→ **Work task**
The expected output is every entry, repeated exactly.

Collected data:
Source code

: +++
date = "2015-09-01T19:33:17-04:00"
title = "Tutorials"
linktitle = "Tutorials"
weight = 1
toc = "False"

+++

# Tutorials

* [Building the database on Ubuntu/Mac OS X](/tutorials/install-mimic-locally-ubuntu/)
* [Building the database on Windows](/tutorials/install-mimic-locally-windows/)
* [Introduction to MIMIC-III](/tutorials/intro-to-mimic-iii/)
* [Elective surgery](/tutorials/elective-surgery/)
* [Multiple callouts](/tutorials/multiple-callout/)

→ **Written reply**
Source code

: +++
date = "2015-09-01T19:33:17-04:00"
title = "Tutorials"
linktitle = "Tutorials"
weight = 1
toc = "False"

+++

# Tutorials

* [Building the database on Ubuntu/Mac OS X](/tutorials/install-mimic-locally-ubuntu/)
* [Building the database on Windows](/tutorials/install-mimic-locally-windows/)
* [Introduction to MIMIC-III](/tutorials/intro-to-mimic-iii/)
* [Elective surgery](/tutorials/elective-surgery/)
* [Multiple callouts](/tutorials/multiple-callout/)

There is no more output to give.